The Temporal Orphanage

2011-05-31 18:11:09 -08:00

The Temporal Orphanage was a novel solution to the problem of parentless children.

Every child who entered the Orphanage had to sign an agreement stating that they would return in 20 years. As the only licensed user of time-travel technology, the Orphanage used it to send the 20-year-old orphan back in time 20 years to be their own adoptive parent.

Deferments were granted, on a case-by-case basis, to orphans who would eventually marry. The Orphanage preferred the children to be raised by couples, so they granted nearly every request, but undeferred single parents were not uncommon. Every orphan found out within a month of their acceptance whether they would be single or married when they arrived to pick themselves up, and no review was necessary at the time of the deferment application because they already knew whether they would accept it.

A few new laws had to be passed shortly after the Orphanage commenced operations. Some were amendments or repeals to legislation that had assumed time travel did not exist or was completely banned, but one new law that could be tied directly to the Orphanage required life insurance companies to consider the number of years that each insured person lived, not merely the subtraction between their dates of birth and death.

The Orphanage was financed in two parts. The first, and minor, part was by a toy store occupying the other half of the building. Some orphans simply kept all of their toys as they grew up to bring back with them all at once, but this was disfavored by the Orphanage, both because it did not bring in income and because the greater mass made the travel more expensive.

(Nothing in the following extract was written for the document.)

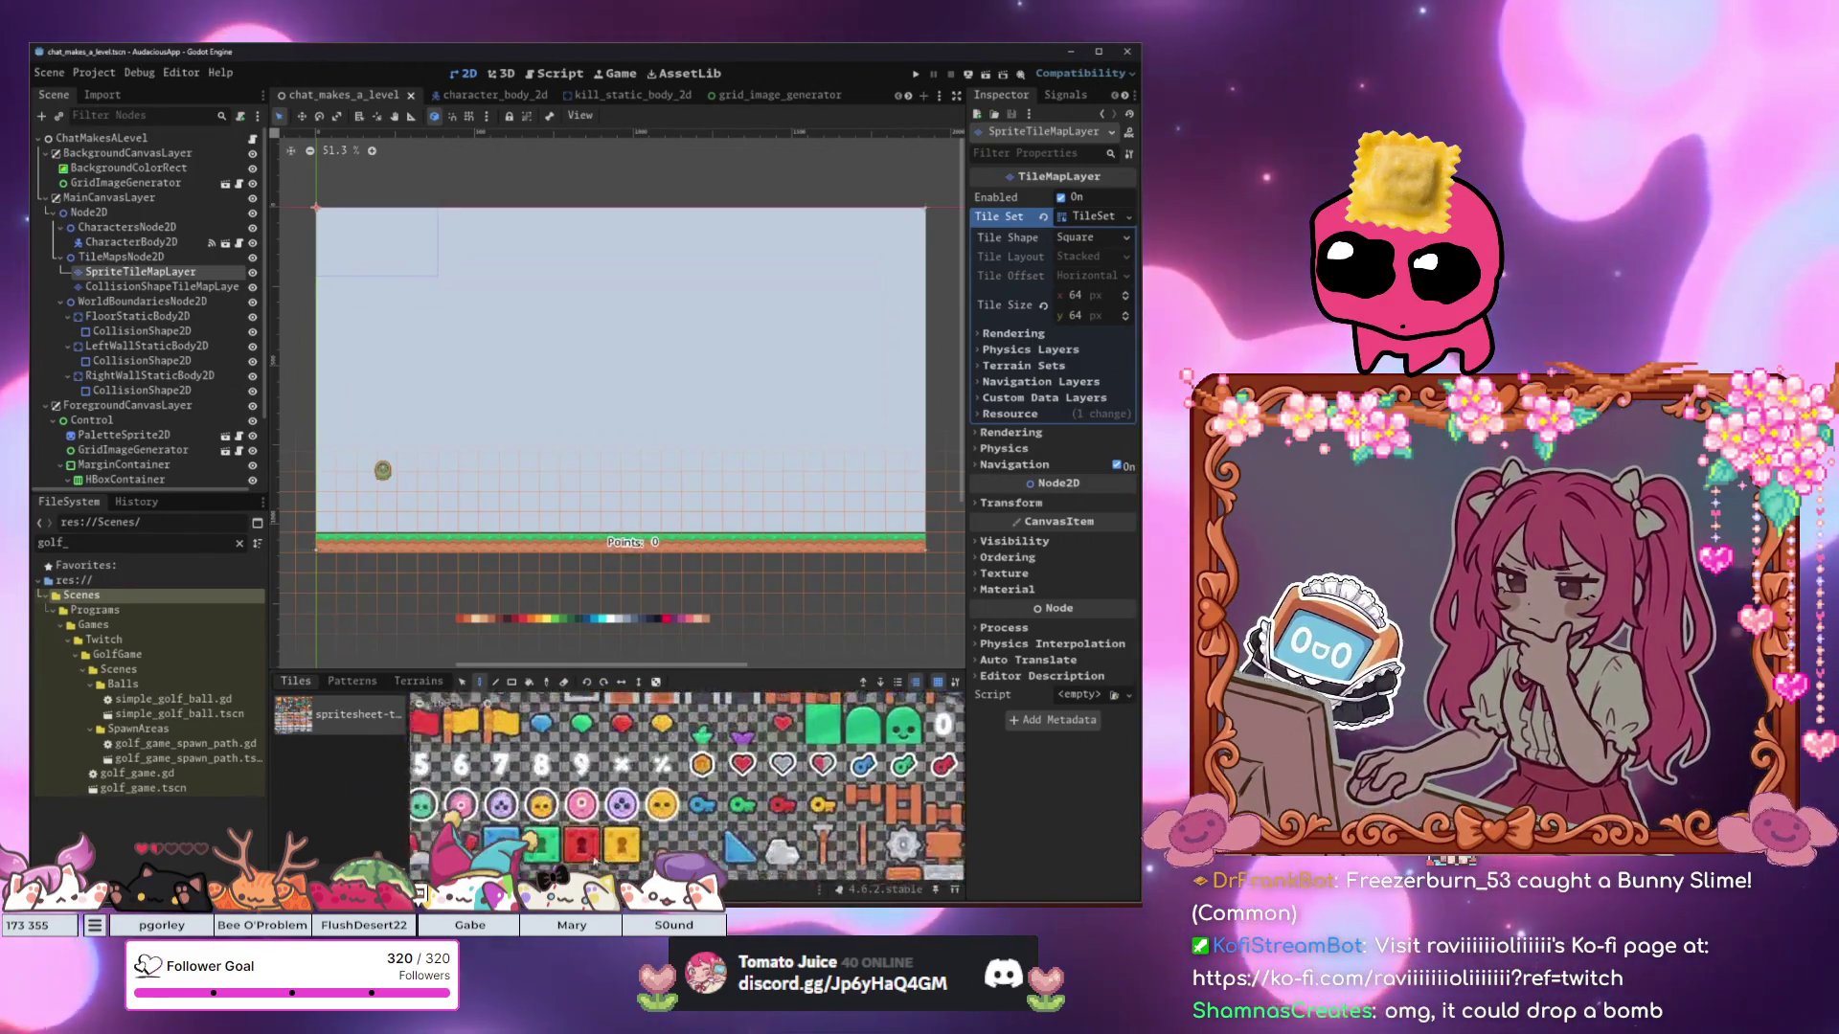
pyautogui.moveTo(634, 794)
pyautogui.mouseDown()
pyautogui.moveTo(507, 738)
pyautogui.moveTo(634, 813)
pyautogui.mouseUp()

The other part was an apartment complex. Grown-up orphans would begin renting or buy their own residence in their late teens, but then have to go back 20-plus years to a time when they had no home besides the orphanage. Each parent who arrived rented an apartment within the Orphanage’s own apartment building—guaranteed to have an opening—until they could find another, cheaper temporary apartment elsewhere. The trickiest part was remembering to pay the rent upon returning to the apartment they’d left a calendar month/20 biological years ago.

The Orphanage was almost closed down by OSHA, but managed to remain open with the promise of no further hiring, after a power surge uncaused the deaths of all of the staff.